• [Supplied text]:
::::

There is no peace, saith my God, to the wicked.

THE holy prophet Isaiah having in this chapter reproved

the Jews for their idolatry, and given comfort unto those who are of an humble spirit and who put their trust in God, declaring that it is the Lord who proclaims peace, not only to them, but also to distant nations; sums up the whole by assuring them that the wicked can expect neither peace nor comfort, since their minds are in a continual state of agitation and uneasiness, like a turbulent and restless ocean.- "The wicked," says he, 66 are like the troubled sea when it cannot rest, whose waters cast up mire and dirt ;" and in the words of the text, " There is no peace, saith my God, to the wicked."

From these words you may learn, 1st.-That there can be no peace to the wicked in this world, and, 2ndly.That they will be strangers to peace in the world to come.

::::

• [Aim 1]: Recast the records as a numbered list, from the line containing "order: Vitales" through the end of the records, leaving out blank lines.
The sermon passage and the plant records are separate, unrelated material.

::::

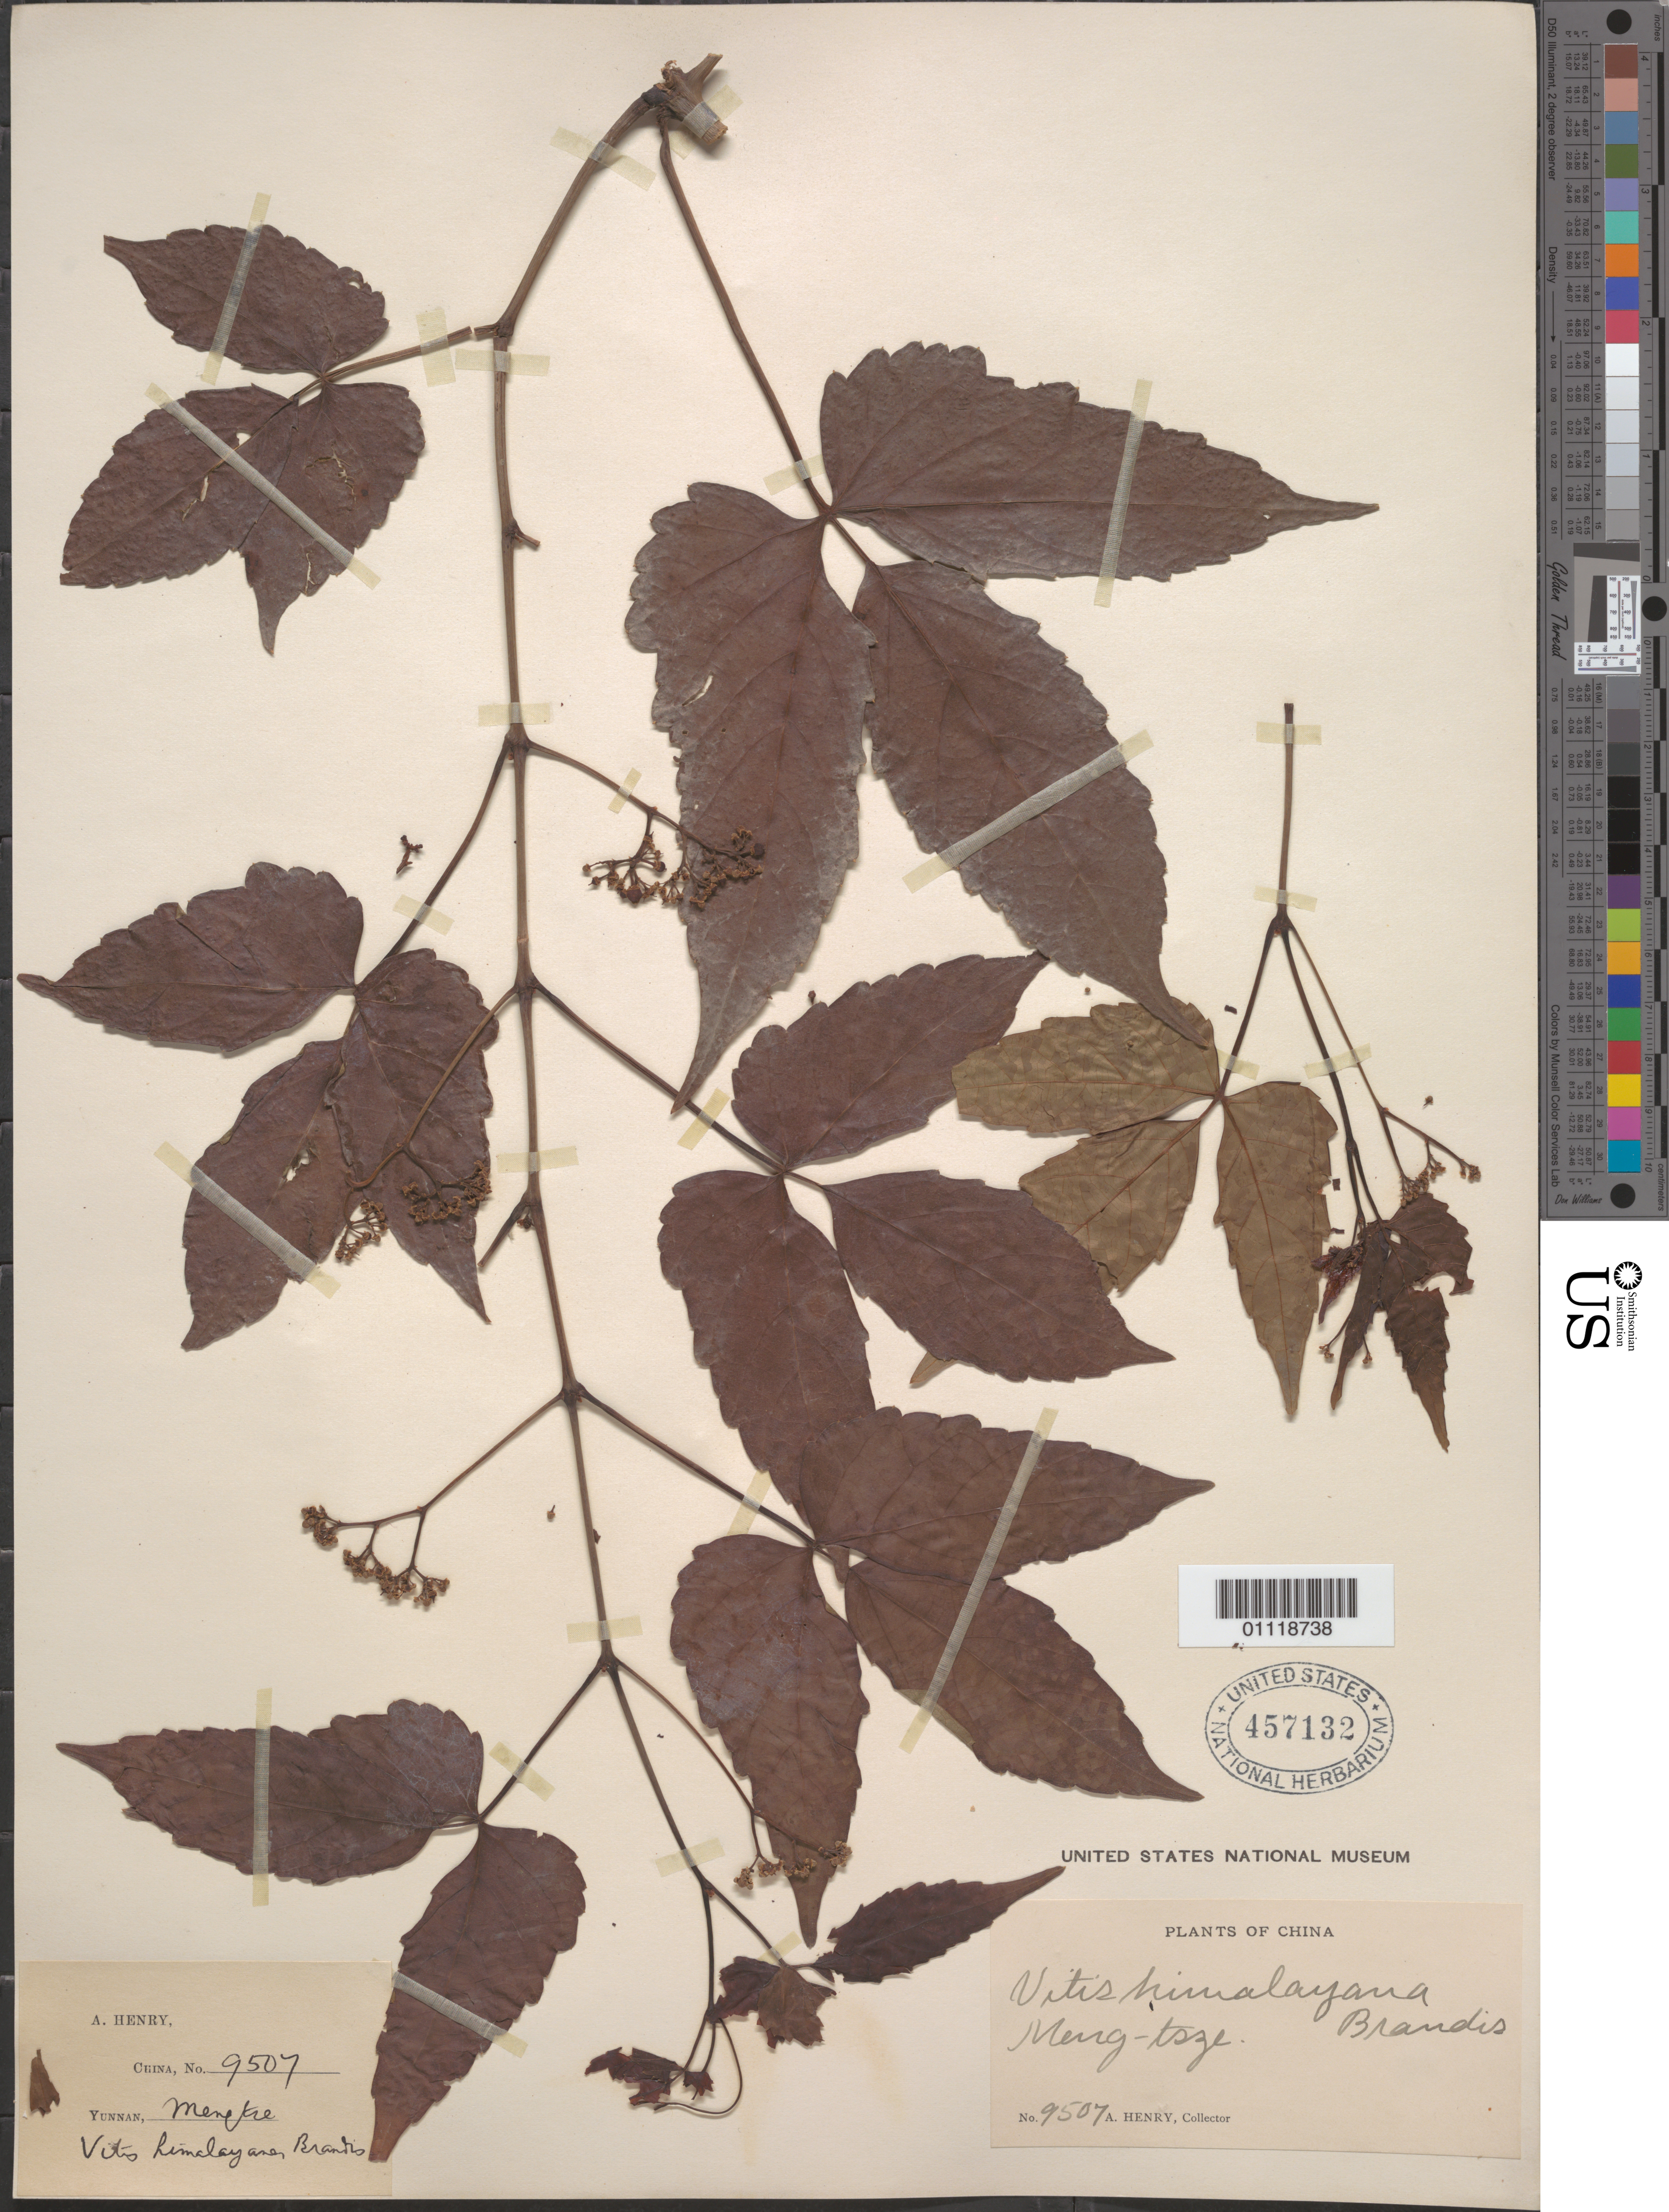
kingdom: Plantae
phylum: Tracheophyta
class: Magnoliopsida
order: Vitales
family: Vitaceae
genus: Parthenocissus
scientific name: Parthenocissus himalayana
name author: (Royle) Planch.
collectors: A. Henry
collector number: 9507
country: China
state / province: Yunnan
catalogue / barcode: US 457132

::::

• [Aim 2]: For each statement, say yes or no as to whether it agrees with the sermon passage, and quote the deciding words: (a) Isaiah is said to have reproved the Jews for their idolatry. (b) The wicked are compared to a calm lake. (c) The wicked will find peace in the world to come.

• [Task output 1]:
1. order: Vitales
2. family: Vitaceae
3. genus: Parthenocissus
4. scientific name: Parthenocissus himalayana
5. name author: (Royle) Planch.
6. collectors: A. Henry
7. collector number: 9507
8. country: China
9. state / province: Yunnan
10. catalogue / barcode: US 457132

• [Task output 2]:
(a) Yes: "the Jews for their idolatry"
(b) No: "are like the troubled sea when it cannot rest"
(c) No: "they will be strangers to peace in the world to come"